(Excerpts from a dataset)
++++++++++
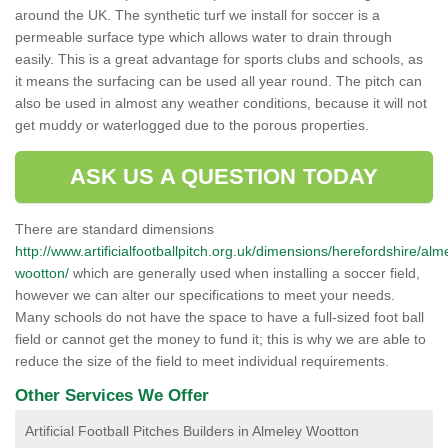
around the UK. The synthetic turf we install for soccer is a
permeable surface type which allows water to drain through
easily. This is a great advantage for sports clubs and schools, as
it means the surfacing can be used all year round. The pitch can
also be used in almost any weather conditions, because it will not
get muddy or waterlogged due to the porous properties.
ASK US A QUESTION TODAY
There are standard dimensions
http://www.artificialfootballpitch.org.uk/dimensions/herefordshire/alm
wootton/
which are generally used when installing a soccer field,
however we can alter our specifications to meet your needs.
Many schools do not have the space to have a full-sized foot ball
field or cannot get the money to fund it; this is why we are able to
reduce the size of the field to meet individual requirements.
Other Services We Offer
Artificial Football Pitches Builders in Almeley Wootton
++++++++++
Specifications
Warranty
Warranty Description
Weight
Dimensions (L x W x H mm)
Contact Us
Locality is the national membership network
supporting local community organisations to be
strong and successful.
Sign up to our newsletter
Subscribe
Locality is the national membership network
++++++++++
What you will do: The answer is the lines above between the line holding "around the UK." and the line holding "Artificial Football Pitches", inclusive, each written out exactly, and no others.

Answer to the exercise:
around the UK. The synthetic turf we install for soccer is a
permeable surface type which allows water to drain through
easily. This is a great advantage for sports clubs and schools, as
it means the surfacing can be used all year round. The pitch can
also be used in almost any weather conditions, because it will not
get muddy or waterlogged due to the porous properties.
ASK US A QUESTION TODAY
There are standard dimensions
http://www.artificialfootballpitch.org.uk/dimensions/herefordshire/alm
wootton/
which are generally used when installing a soccer field,
however we can alter our specifications to meet your needs.
Many schools do not have the space to have a full-sized foot ball
field or cannot get the money to fund it; this is why we are able to
reduce the size of the field to meet individual requirements.
Other Services We Offer
Artificial Football Pitches Builders in Almeley Wootton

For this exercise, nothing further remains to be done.